## Work required:
Reproduce every line of the following data verbatim, without alteration.
>> Start Listed entries
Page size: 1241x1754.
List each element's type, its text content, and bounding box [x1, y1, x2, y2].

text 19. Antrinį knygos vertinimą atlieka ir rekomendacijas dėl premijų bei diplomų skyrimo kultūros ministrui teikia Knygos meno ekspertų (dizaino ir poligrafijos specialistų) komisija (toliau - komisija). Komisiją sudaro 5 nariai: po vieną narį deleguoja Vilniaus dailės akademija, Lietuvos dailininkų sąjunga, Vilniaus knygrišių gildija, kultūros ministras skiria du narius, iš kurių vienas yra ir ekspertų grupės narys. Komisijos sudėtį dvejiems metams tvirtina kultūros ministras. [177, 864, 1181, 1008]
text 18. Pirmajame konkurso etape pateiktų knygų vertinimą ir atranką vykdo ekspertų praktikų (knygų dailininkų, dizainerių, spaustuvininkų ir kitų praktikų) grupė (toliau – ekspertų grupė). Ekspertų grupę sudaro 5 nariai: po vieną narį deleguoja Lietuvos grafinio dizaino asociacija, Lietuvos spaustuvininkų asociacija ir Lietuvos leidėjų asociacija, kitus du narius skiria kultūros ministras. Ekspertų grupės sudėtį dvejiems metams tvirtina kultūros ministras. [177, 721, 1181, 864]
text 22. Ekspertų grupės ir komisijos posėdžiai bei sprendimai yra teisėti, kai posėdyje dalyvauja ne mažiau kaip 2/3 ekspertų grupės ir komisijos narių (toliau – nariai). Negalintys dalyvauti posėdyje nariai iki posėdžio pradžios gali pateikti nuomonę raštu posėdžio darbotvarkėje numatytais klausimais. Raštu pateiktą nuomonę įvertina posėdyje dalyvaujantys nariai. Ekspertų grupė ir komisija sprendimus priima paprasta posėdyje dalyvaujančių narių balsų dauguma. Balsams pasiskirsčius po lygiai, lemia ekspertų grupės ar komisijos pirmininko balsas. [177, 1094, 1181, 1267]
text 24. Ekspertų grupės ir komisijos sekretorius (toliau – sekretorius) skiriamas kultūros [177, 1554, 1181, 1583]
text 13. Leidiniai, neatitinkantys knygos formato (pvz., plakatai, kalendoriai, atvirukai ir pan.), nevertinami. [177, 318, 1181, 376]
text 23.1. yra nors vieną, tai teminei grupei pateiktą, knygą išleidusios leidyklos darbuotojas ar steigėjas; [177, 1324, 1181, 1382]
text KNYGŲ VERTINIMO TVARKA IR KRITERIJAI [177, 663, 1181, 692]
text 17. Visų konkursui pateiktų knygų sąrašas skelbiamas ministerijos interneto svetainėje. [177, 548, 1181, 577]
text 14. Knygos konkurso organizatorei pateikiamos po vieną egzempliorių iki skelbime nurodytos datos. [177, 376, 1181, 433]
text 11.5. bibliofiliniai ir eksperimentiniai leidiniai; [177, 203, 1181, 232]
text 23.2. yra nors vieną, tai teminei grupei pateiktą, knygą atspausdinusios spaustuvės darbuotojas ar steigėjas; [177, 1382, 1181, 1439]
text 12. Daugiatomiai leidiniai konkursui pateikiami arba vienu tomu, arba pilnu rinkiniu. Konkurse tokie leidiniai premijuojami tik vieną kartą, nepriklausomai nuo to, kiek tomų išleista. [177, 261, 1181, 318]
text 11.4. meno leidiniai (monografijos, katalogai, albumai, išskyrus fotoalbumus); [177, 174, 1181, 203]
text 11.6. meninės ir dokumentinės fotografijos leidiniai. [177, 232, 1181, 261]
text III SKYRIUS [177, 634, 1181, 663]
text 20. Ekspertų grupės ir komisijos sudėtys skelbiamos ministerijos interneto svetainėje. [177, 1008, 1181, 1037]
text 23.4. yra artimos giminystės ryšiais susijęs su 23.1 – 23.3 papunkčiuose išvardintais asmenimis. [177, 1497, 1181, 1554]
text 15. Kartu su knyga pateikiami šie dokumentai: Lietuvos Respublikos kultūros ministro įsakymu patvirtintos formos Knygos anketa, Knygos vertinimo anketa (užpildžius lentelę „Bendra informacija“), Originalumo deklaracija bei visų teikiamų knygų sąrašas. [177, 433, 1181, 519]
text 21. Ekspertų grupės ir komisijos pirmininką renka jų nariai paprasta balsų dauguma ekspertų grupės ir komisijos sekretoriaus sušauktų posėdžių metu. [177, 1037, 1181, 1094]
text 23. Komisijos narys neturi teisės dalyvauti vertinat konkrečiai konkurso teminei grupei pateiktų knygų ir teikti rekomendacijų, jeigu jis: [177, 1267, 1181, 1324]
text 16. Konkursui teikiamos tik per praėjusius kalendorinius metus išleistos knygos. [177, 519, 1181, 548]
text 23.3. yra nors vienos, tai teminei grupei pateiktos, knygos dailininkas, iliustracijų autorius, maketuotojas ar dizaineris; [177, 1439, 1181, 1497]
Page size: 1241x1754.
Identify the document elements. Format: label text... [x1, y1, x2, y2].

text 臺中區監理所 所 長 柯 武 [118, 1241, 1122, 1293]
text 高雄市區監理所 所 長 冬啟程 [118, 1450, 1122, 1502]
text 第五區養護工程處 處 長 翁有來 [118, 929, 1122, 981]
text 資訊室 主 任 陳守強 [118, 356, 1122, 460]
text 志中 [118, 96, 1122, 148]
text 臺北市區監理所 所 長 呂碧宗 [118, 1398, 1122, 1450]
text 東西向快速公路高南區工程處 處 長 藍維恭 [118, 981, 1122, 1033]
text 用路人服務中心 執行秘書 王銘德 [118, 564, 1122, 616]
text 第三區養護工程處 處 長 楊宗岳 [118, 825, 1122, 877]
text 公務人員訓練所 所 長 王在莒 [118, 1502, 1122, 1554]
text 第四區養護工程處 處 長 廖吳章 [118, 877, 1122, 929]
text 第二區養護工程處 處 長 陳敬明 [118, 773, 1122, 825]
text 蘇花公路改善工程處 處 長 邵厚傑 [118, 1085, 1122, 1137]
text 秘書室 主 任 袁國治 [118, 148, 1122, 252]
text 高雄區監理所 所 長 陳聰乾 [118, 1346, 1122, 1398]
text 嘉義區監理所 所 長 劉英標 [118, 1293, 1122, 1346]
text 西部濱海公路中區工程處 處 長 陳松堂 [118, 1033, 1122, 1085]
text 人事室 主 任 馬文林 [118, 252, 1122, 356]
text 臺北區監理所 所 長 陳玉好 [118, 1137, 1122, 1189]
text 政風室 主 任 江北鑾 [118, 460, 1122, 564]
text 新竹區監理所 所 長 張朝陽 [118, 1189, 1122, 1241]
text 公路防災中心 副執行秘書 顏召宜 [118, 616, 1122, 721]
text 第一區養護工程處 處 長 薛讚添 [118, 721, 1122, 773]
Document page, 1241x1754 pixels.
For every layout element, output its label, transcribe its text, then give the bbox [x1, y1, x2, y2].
>> End Listed entries
## Problem solution:
Page size: 1241x1754.
List each element's type, its text content, and bounding box [x1, y1, x2, y2].

text 19. Antrinį knygos vertinimą atlieka ir rekomendacijas dėl premijų bei diplomų skyrimo kultūros ministrui teikia Knygos meno ekspertų (dizaino ir poligrafijos specialistų) komisija (toliau - komisija). Komisiją sudaro 5 nariai: po vieną narį deleguoja Vilniaus dailės akademija, Lietuvos dailininkų sąjunga, Vilniaus knygrišių gildija, kultūros ministras skiria du narius, iš kurių vienas yra ir ekspertų grupės narys. Komisijos sudėtį dvejiems metams tvirtina kultūros ministras. [177, 864, 1181, 1008]
text 18. Pirmajame konkurso etape pateiktų knygų vertinimą ir atranką vykdo ekspertų praktikų (knygų dailininkų, dizainerių, spaustuvininkų ir kitų praktikų) grupė (toliau – ekspertų grupė). Ekspertų grupę sudaro 5 nariai: po vieną narį deleguoja Lietuvos grafinio dizaino asociacija, Lietuvos spaustuvininkų asociacija ir Lietuvos leidėjų asociacija, kitus du narius skiria kultūros ministras. Ekspertų grupės sudėtį dvejiems metams tvirtina kultūros ministras. [177, 721, 1181, 864]
text 22. Ekspertų grupės ir komisijos posėdžiai bei sprendimai yra teisėti, kai posėdyje dalyvauja ne mažiau kaip 2/3 ekspertų grupės ir komisijos narių (toliau – nariai). Negalintys dalyvauti posėdyje nariai iki posėdžio pradžios gali pateikti nuomonę raštu posėdžio darbotvarkėje numatytais klausimais. Raštu pateiktą nuomonę įvertina posėdyje dalyvaujantys nariai. Ekspertų grupė ir komisija sprendimus priima paprasta posėdyje dalyvaujančių narių balsų dauguma. Balsams pasiskirsčius po lygiai, lemia ekspertų grupės ar komisijos pirmininko balsas. [177, 1094, 1181, 1267]
text 24. Ekspertų grupės ir komisijos sekretorius (toliau – sekretorius) skiriamas kultūros [177, 1554, 1181, 1583]
text 13. Leidiniai, neatitinkantys knygos formato (pvz., plakatai, kalendoriai, atvirukai ir pan.), nevertinami. [177, 318, 1181, 376]
text 23.1. yra nors vieną, tai teminei grupei pateiktą, knygą išleidusios leidyklos darbuotojas ar steigėjas; [177, 1324, 1181, 1382]
text KNYGŲ VERTINIMO TVARKA IR KRITERIJAI [177, 663, 1181, 692]
text 17. Visų konkursui pateiktų knygų sąrašas skelbiamas ministerijos interneto svetainėje. [177, 548, 1181, 577]
text 14. Knygos konkurso organizatorei pateikiamos po vieną egzempliorių iki skelbime nurodytos datos. [177, 376, 1181, 433]
text 11.5. bibliofiliniai ir eksperimentiniai leidiniai; [177, 203, 1181, 232]
text 23.2. yra nors vieną, tai teminei grupei pateiktą, knygą atspausdinusios spaustuvės darbuotojas ar steigėjas; [177, 1382, 1181, 1439]
text 12. Daugiatomiai leidiniai konkursui pateikiami arba vienu tomu, arba pilnu rinkiniu. Konkurse tokie leidiniai premijuojami tik vieną kartą, nepriklausomai nuo to, kiek tomų išleista. [177, 261, 1181, 318]
text 11.4. meno leidiniai (monografijos, katalogai, albumai, išskyrus fotoalbumus); [177, 174, 1181, 203]
text 11.6. meninės ir dokumentinės fotografijos leidiniai. [177, 232, 1181, 261]
text III SKYRIUS [177, 634, 1181, 663]
text 20. Ekspertų grupės ir komisijos sudėtys skelbiamos ministerijos interneto svetainėje. [177, 1008, 1181, 1037]
text 23.4. yra artimos giminystės ryšiais susijęs su 23.1 – 23.3 papunkčiuose išvardintais asmenimis. [177, 1497, 1181, 1554]
text 15. Kartu su knyga pateikiami šie dokumentai: Lietuvos Respublikos kultūros ministro įsakymu patvirtintos formos Knygos anketa, Knygos vertinimo anketa (užpildžius lentelę „Bendra informacija“), Originalumo deklaracija bei visų teikiamų knygų sąrašas. [177, 433, 1181, 519]
text 21. Ekspertų grupės ir komisijos pirmininką renka jų nariai paprasta balsų dauguma ekspertų grupės ir komisijos sekretoriaus sušauktų posėdžių metu. [177, 1037, 1181, 1094]
text 23. Komisijos narys neturi teisės dalyvauti vertinat konkrečiai konkurso teminei grupei pateiktų knygų ir teikti rekomendacijų, jeigu jis: [177, 1267, 1181, 1324]
text 16. Konkursui teikiamos tik per praėjusius kalendorinius metus išleistos knygos. [177, 519, 1181, 548]
text 23.3. yra nors vienos, tai teminei grupei pateiktos, knygos dailininkas, iliustracijų autorius, maketuotojas ar dizaineris; [177, 1439, 1181, 1497]
Page size: 1241x1754.
Identify the document elements. Format: label text... [x1, y1, x2, y2].

text 臺中區監理所 所 長 柯 武 [118, 1241, 1122, 1293]
text 高雄市區監理所 所 長 冬啟程 [118, 1450, 1122, 1502]
text 第五區養護工程處 處 長 翁有來 [118, 929, 1122, 981]
text 資訊室 主 任 陳守強 [118, 356, 1122, 460]
text 志中 [118, 96, 1122, 148]
text 臺北市區監理所 所 長 呂碧宗 [118, 1398, 1122, 1450]
text 東西向快速公路高南區工程處 處 長 藍維恭 [118, 981, 1122, 1033]
text 用路人服務中心 執行秘書 王銘德 [118, 564, 1122, 616]
text 第三區養護工程處 處 長 楊宗岳 [118, 825, 1122, 877]
text 公務人員訓練所 所 長 王在莒 [118, 1502, 1122, 1554]
text 第四區養護工程處 處 長 廖吳章 [118, 877, 1122, 929]
text 第二區養護工程處 處 長 陳敬明 [118, 773, 1122, 825]
text 蘇花公路改善工程處 處 長 邵厚傑 [118, 1085, 1122, 1137]
text 秘書室 主 任 袁國治 [118, 148, 1122, 252]
text 高雄區監理所 所 長 陳聰乾 [118, 1346, 1122, 1398]
text 嘉義區監理所 所 長 劉英標 [118, 1293, 1122, 1346]
text 西部濱海公路中區工程處 處 長 陳松堂 [118, 1033, 1122, 1085]
text 人事室 主 任 馬文林 [118, 252, 1122, 356]
text 臺北區監理所 所 長 陳玉好 [118, 1137, 1122, 1189]
text 政風室 主 任 江北鑾 [118, 460, 1122, 564]
text 新竹區監理所 所 長 張朝陽 [118, 1189, 1122, 1241]
text 公路防災中心 副執行秘書 顏召宜 [118, 616, 1122, 721]
text 第一區養護工程處 處 長 薛讚添 [118, 721, 1122, 773]
Document page, 1241x1754 pixels.
For every layout element, output its label, transcribe its text, then give the bbox [x1, y1, x2, y2].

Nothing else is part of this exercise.